> _Prompt_:
Restate word for word the lines of the records below, starting at the line that contains "C/O Centre d'Affaires" and ending at the line that contains "territorialement compétentes en", with both of those lines included and nothing else.

(Saved entries)
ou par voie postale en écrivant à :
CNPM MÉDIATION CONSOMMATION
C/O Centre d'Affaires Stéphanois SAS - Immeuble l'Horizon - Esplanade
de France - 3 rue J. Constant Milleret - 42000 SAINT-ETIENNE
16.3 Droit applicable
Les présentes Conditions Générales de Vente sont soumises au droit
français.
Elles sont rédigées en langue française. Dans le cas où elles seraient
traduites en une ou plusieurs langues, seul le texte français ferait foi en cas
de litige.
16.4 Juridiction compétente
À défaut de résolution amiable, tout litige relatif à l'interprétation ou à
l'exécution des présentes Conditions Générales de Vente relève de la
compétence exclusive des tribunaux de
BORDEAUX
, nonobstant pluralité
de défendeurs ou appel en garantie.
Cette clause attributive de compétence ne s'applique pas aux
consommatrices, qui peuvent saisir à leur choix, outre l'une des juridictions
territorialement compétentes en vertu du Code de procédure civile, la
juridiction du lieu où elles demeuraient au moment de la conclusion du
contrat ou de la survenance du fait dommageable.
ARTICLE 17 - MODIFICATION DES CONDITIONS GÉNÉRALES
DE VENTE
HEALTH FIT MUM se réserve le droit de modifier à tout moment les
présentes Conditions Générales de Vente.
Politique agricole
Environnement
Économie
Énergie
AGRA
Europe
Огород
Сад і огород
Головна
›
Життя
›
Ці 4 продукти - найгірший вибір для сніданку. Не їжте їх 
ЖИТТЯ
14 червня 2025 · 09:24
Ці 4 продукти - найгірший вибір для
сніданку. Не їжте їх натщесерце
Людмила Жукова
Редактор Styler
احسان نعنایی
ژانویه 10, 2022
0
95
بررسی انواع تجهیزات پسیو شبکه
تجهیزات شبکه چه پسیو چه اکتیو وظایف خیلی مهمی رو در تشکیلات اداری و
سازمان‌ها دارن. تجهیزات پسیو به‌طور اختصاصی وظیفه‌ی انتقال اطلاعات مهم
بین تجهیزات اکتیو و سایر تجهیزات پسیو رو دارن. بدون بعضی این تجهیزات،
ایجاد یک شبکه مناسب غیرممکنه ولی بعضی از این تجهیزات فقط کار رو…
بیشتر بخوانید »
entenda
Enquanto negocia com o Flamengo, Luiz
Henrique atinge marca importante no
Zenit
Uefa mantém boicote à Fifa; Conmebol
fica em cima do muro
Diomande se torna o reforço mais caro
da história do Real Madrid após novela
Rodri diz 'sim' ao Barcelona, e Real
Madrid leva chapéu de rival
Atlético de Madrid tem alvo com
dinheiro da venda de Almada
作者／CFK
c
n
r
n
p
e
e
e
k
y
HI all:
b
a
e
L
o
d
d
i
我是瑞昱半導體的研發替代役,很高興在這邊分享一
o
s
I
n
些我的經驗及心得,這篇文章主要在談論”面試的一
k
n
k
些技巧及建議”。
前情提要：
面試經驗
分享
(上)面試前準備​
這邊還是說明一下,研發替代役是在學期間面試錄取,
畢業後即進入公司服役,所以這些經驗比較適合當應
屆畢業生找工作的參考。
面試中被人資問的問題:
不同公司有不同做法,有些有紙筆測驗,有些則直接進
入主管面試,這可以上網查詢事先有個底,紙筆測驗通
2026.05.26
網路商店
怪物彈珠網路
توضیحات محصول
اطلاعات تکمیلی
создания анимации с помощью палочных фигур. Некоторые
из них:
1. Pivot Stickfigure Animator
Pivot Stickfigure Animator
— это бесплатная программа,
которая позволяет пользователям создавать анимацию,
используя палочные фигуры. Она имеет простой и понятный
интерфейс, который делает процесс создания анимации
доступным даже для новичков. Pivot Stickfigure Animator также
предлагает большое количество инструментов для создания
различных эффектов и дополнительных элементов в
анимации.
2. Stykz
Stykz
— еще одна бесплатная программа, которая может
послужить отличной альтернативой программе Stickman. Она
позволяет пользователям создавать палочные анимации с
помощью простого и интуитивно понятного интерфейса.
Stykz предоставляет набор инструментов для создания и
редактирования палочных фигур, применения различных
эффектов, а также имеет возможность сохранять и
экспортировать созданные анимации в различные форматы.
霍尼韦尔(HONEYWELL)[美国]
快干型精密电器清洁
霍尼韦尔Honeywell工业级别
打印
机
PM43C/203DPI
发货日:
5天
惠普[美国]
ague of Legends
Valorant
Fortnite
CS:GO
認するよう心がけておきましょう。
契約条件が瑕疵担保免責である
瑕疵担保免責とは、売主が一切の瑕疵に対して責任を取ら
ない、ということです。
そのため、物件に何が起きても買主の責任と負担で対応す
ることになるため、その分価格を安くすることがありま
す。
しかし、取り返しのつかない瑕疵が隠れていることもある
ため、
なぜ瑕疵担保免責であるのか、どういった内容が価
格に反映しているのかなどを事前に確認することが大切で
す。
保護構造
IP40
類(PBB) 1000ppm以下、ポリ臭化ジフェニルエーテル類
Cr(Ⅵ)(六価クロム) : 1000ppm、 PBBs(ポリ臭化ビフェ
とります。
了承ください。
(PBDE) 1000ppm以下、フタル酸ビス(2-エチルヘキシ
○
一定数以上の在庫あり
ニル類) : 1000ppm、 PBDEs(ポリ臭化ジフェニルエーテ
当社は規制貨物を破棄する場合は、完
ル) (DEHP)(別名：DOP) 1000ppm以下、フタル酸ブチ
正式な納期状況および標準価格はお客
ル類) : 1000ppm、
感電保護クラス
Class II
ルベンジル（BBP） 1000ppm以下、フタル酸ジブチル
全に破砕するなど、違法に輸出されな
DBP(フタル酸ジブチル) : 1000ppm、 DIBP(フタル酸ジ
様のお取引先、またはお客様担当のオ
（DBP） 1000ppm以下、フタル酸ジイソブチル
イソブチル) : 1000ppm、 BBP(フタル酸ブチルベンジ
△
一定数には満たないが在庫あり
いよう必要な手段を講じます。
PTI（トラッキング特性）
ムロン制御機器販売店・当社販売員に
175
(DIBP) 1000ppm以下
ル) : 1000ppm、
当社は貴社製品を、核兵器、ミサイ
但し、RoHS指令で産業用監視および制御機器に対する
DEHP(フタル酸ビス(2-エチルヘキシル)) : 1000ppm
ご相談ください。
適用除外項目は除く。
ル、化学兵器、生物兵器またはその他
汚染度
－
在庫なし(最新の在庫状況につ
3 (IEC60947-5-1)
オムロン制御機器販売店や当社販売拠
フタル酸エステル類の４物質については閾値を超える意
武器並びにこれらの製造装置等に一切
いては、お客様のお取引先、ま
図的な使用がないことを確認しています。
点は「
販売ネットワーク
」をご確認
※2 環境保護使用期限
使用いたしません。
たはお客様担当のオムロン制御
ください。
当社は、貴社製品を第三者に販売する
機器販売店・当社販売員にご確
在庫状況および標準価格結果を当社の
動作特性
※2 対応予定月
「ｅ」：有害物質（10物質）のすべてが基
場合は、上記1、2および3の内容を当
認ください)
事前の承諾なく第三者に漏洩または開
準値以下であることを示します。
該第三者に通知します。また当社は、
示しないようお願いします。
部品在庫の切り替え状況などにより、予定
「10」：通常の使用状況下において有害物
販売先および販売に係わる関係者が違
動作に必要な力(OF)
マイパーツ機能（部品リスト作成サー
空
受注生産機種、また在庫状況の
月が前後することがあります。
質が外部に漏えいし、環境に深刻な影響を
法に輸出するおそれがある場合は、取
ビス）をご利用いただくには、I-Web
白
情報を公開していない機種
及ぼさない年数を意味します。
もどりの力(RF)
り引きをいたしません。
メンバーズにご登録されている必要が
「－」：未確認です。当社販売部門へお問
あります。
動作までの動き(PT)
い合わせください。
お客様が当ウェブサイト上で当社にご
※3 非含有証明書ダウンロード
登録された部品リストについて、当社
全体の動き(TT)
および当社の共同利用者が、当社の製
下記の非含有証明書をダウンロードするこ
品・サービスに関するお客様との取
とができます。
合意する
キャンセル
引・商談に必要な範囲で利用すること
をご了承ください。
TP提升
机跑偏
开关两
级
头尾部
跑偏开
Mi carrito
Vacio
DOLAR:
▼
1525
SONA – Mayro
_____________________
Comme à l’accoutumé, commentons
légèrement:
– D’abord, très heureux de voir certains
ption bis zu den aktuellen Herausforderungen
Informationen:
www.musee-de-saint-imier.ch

> _Final answer_:
C/O Centre d'Affaires Stéphanois SAS - Immeuble l'Horizon - Esplanade
de France - 3 rue J. Constant Milleret - 42000 SAINT-ETIENNE
16.3 Droit applicable
Les présentes Conditions Générales de Vente sont soumises au droit
français.
Elles sont rédigées en langue française. Dans le cas où elles seraient
traduites en une ou plusieurs langues, seul le texte français ferait foi en cas
de litige.
16.4 Juridiction compétente
À défaut de résolution amiable, tout litige relatif à l'interprétation ou à
l'exécution des présentes Conditions Générales de Vente relève de la
compétence exclusive des tribunaux de
BORDEAUX
, nonobstant pluralité
de défendeurs ou appel en garantie.
Cette clause attributive de compétence ne s'applique pas aux
consommatrices, qui peuvent saisir à leur choix, outre l'une des juridictions
territorialement compétentes en vertu du Code de procédure civile, la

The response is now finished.